Lo que se está jugando, en el fondo, no es solo el acuerdo en sí, sino la credibilidad de la diplomacia como herramienta de resolución de crisis. Por eso, algunos analistas ya comenzaron a hablar del “riesgo Singapur”, en alusión al encuentro entre Trump y Kim Jong-un en 2018. Mucha expectativa, mucha cobertura mediática, y un resultado nulo. Un acuerdo sin sustancia, que no limitó el programa nuclear norcoreano ni produjo avances verificables.

Irán conoce ese precedente. Y también conoce su nueva posición relativa: sin aliados regionales sólidos, con presión interna creciente y con una economía al borde del colapso estructural, la diplomacia puede ser su única salida viable. Pero no a cualquier precio. La jugada de Teherán es doble: mantener el programa lo suficientemente activo como para ser relevante, pero no tanto como para forzar una intervención. Una zona gris cuidadosamente administrada.

La pregunta es si Washington —esta vez con Trump al frente— está dispuesto a negociar dentro de esa ambigüedad. O si, por el contrario, apuesta a un acuerdo rápido, estéticamente funcional, pero estructuralmente vacío. El riesgo es claro: repetir la lógica de Singapur. Y despertar, meses después, ante un Irán que no solo siguió avanzando, sino que lo hizo con legitimidad negociada.

Entre la disuasión y la supervivencia del régimen

Irán no necesita detonar una bomba para alterar el equilibrio regional. Le alcanza con poder construirla. Ese umbral —el de la capacidad latente— es hoy su principal activo estratégico, no solo frente a sus enemigos externos, sino también ante su propia población y elites internas.
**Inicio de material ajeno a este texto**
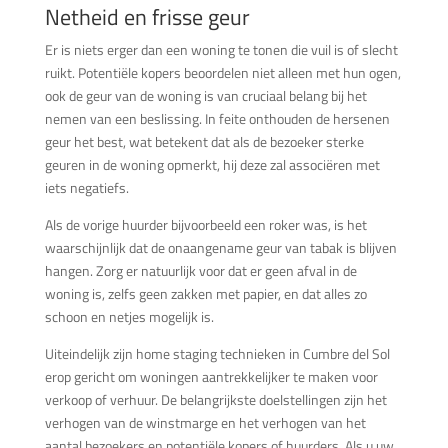
Netheid en frisse geur
Er is niets erger dan een woning te tonen die vuil is of slecht
ruikt. Potentiële kopers beoordelen niet alleen met hun ogen,
ook de geur van de woning is van cruciaal belang bij het
nemen van een beslissing. In feite onthouden de hersenen
geur het best, wat betekent dat als de bezoeker sterke
geuren in de woning opmerkt, hij deze zal associëren met
iets negatiefs.
Als de vorige huurder bijvoorbeeld een roker was, is het
waarschijnlijk dat de onaangename geur van tabak is blijven
hangen. Zorg er natuurlijk voor dat er geen afval in de
woning is, zelfs geen zakken met papier, en dat alles zo
schoon en netjes mogelijk is.
Uiteindelijk zijn home staging technieken in Cumbre del Sol
erop gericht om woningen aantrekkelijker te maken voor
verkoop of verhuur. De belangrijkste doelstellingen zijn het
verhogen van de winstmarge en het verhogen van het
aantal bezoekers en potentiële kopers of huurders. Als u uw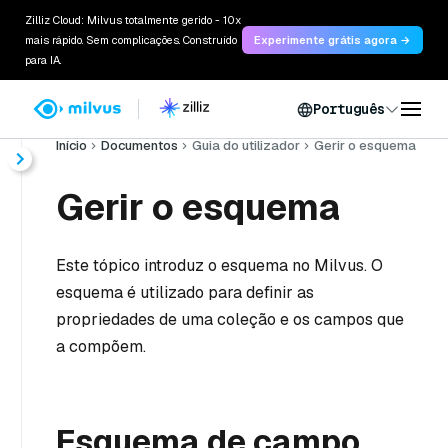
Zilliz Cloud: Milvus totalmente gerido - 10x
mais rápido. Sem complicações. Construído
Experimente grátis agora →
para IA.
Português
Início
Documentos
Guia do utilizador
Gerir o esquema
Gerir o esquema
Este tópico introduz o esquema no Milvus. O
esquema é utilizado para definir as
propriedades de uma coleção e os campos que
a compõem.
Esquema de campo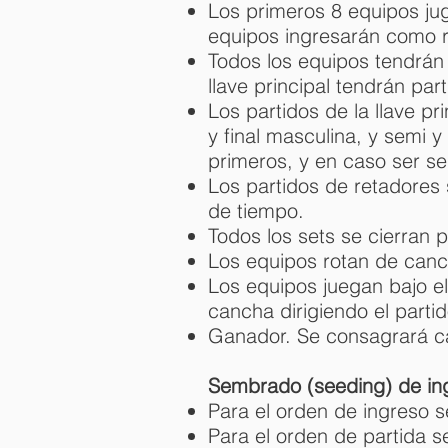
Los primeros 8 equipos juga
equipos ingresarán como r
Todos los equipos tendrán 
llave principal tendrán pa
Los partidos de la llave pr
y final masculina, y semi y
primeros, y en caso ser se
Los partidos de retadores 
de tiempo.
Todos los sets se cierran p
Los equipos rotan de canch
Los equipos juegan bajo el 
cancha dirigiendo el partido
Ganador. Se consagrará ca
Sembrado (seeding) de ing
Para el orden de ingreso 
Para el orden de partida s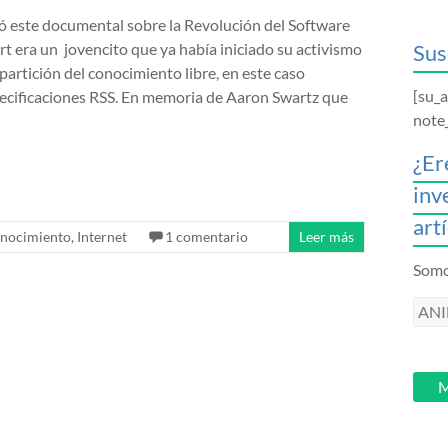
ó este documental sobre la Revolución del Software
rt era un jovencito que ya había iniciado su activismo
Sus
partición del conocimiento libre, en este caso
[su_
ecificaciones RSS. En memoria de Aaron Swartz que
note
¿Er
inv
art
nocimiento
,
Internet
1 comentario
Leer más
Somos
ANI
intr
tu
email
M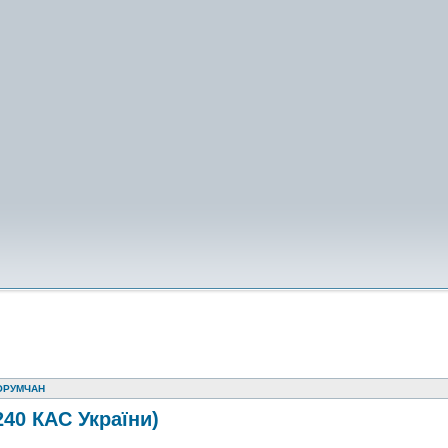
ОРУМЧАН
240 КАС України)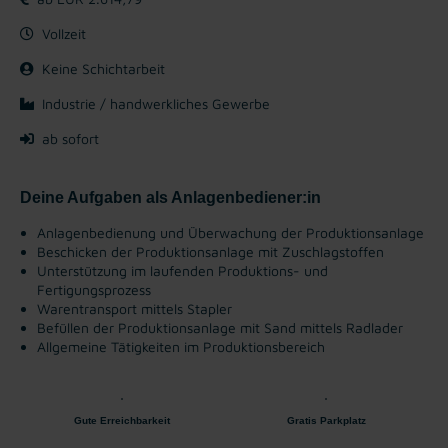
Vollzeit
Keine Schichtarbeit
Industrie / handwerkliches Gewerbe
ab sofort
Deine Aufgaben als Anlagenbediener:in
Anlagenbedienung und Überwachung der Produktionsanlage
Beschicken der Produktionsanlage mit Zuschlagstoffen
Unterstützung im laufenden Produktions- und
Fertigungsprozess
Warentransport mittels Stapler
Befüllen der Produktionsanlage mit Sand mittels Radlader
Allgemeine Tätigkeiten im Produktionsbereich
Gute Erreichbarkeit
Gratis Parkplatz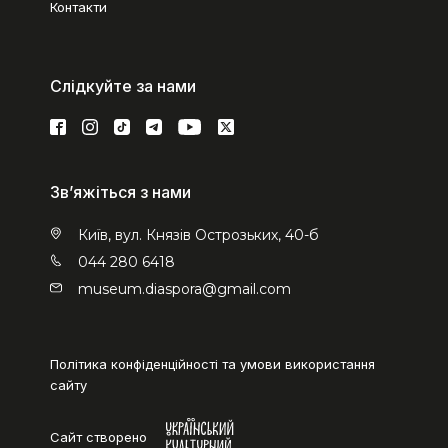
Контакти
Слідкуйте за нами
Зв’яжіться з нами
Київ, вул. Князів Острозьких, 40-б
044 280 6418
museum.diaspora@gmail.com
Політика конфіденційності та умови використання
сайту
Сайт створено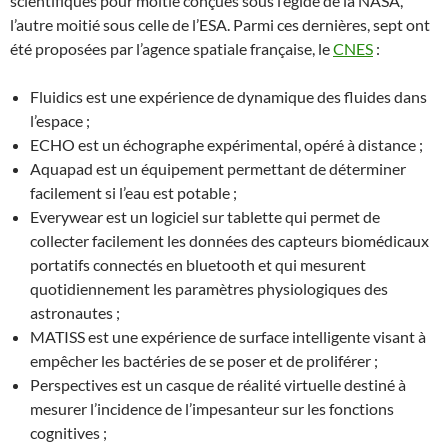
scientifiques pour moitié conçues sous l’égide de la NASA,
l’autre moitié sous celle de l’ESA. Parmi ces dernières, sept ont
été proposées par l’agence spatiale française, le
CNES
:
Fluidics est une expérience de dynamique des fluides dans
l’espace ;
ECHO est un échographe expérimental, opéré à distance ;
Aquapad est un équipement permettant de déterminer
facilement si l’eau est potable ;
Everywear est un logiciel sur tablette qui permet de
collecter facilement les données des capteurs biomédicaux
portatifs connectés en bluetooth et qui mesurent
quotidiennement les paramètres physiologiques des
astronautes ;
MATISS est une expérience de surface intelligente visant à
empêcher les bactéries de se poser et de proliférer ;
Perspectives est un casque de réalité virtuelle destiné à
mesurer l’incidence de l’impesanteur sur les fonctions
cognitives ;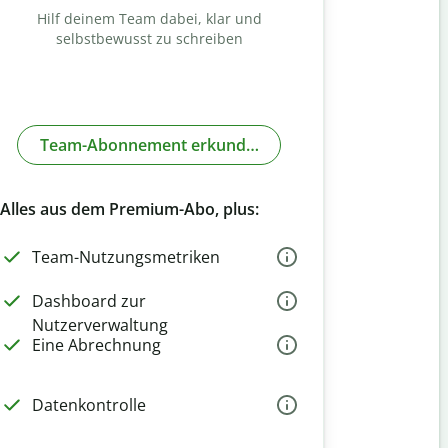
Hilf deinem Team dabei, klar und
selbstbewusst zu schreiben
Team-Abonnement erkunden
Alles aus dem Premium-Abo, plus:
Team-Nutzungsmetriken
Dashboard zur
Nutzerverwaltung
Eine Abrechnung
Datenkontrolle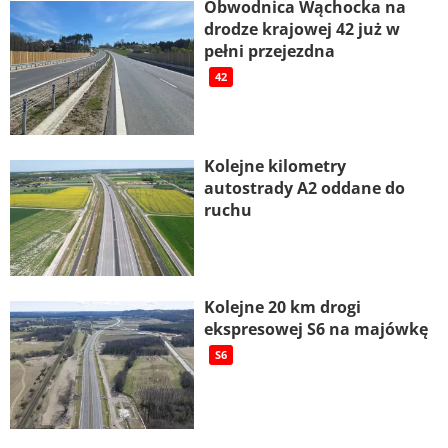
Obwodnica Wąchocka na
drodze krajowej 42 już w
pełni przejezdna
42
Kolejne kilometry
autostrady A2 oddane do
ruchu
Kolejne 20 km drogi
ekspresowej S6 na majówkę
S6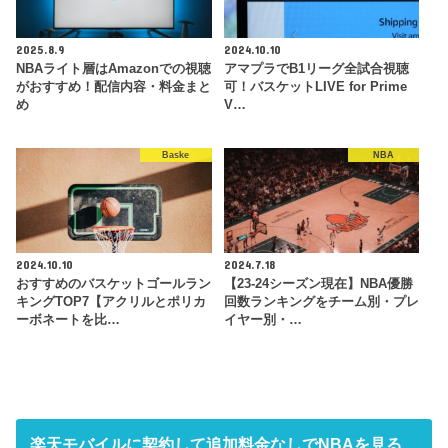
2025.8.9
2024.10.10
NBAライト層はAmazonでの視聴
アマプラでB1リーグ全試合視聴
がおすすめ！配信内容・料金まと
可！バスケットLIVE for Prime
め
V…
Baske
NBA
2024.10.10
2024.7.18
おすすめのバスケットゴールラン
【23-24シーズン現在】NBA優勝
キングTOP7【アクリルとポリカ
回数ランキングをチーム別・プレ
ーボネートを比…
イヤー別・…
楽天モバイルに契約して追加料金なしでNBAを見る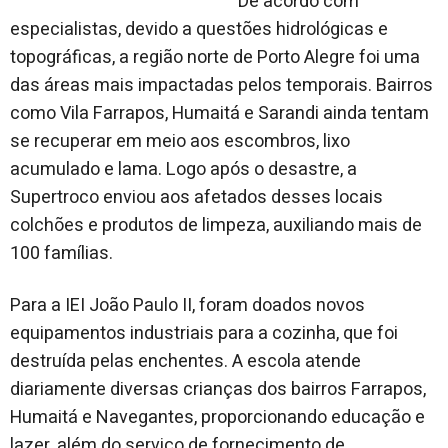
De acordo com
especialistas, devido a questões hidrológicas e
topográficas, a região norte de Porto Alegre foi uma
das áreas mais impactadas pelos temporais. Bairros
como Vila Farrapos, Humaitá e Sarandi ainda tentam
se recuperar em meio aos escombros, lixo
acumulado e lama. Logo após o desastre, a
Supertroco enviou aos afetados desses locais
colchões e produtos de limpeza, auxiliando mais de
100 famílias.
Para a IEI João Paulo II, foram doados novos
equipamentos industriais para a cozinha, que foi
destruída pelas enchentes. A escola atende
diariamente diversas crianças d
os bairros
Farrapos,
Humaitá e Navegantes, proporcionando educação e
lazer, além do serviço de fornecimento de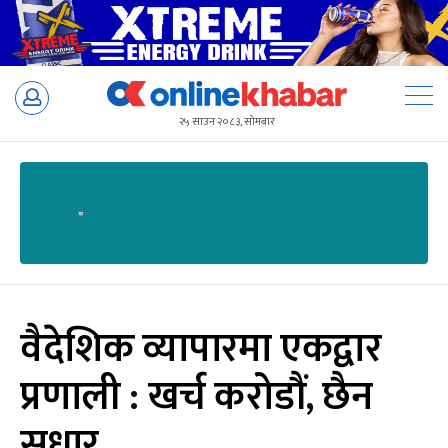
Skip
to
२५ साउन २०८३, सोमबार
content
वैदेशिक व्यापारमा एकद्वार
प्रणाली : खर्च करोडौं, छैन
सुधार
En un régimen donde la legitimidad ya no se construye únicamente desde la revolución o la religión, la capacidad de resistir presiones externas se convierte en argumento de permanencia.

El avance del programa nuclear no debe leerse en términos puramente militares. Se trata de una herramienta de estabilización interna y una forma de conservar influencia regional en un escenario que le resulta cada vez más adverso. Con sus alianzas debilitadas, sus rutas de abastecimiento comprometidas y su economía en estado de emergencia permanente, el régimen necesita volver a instalar una amenaza creíble que equilibre el desgaste estructural que enfrenta.

Por eso, más que una carrera armamentista, lo que vemos es una estrategia de presión calibrada. Irán ha aprendido que un programa suficientemente avanzado puede producir el mismo efecto disuasivo que un arma operacional. Y lo que está en juego no es una detonación, sino la preservación de su margen de acción en un orden internacional cada vez más hostil a los actores no alineados.

La bomba, en ese sentido, no es un objetivo. Es una carta. La que el régimen guarda con cuidado para no tener que jugarla, pero que todos sepan que está en la mano.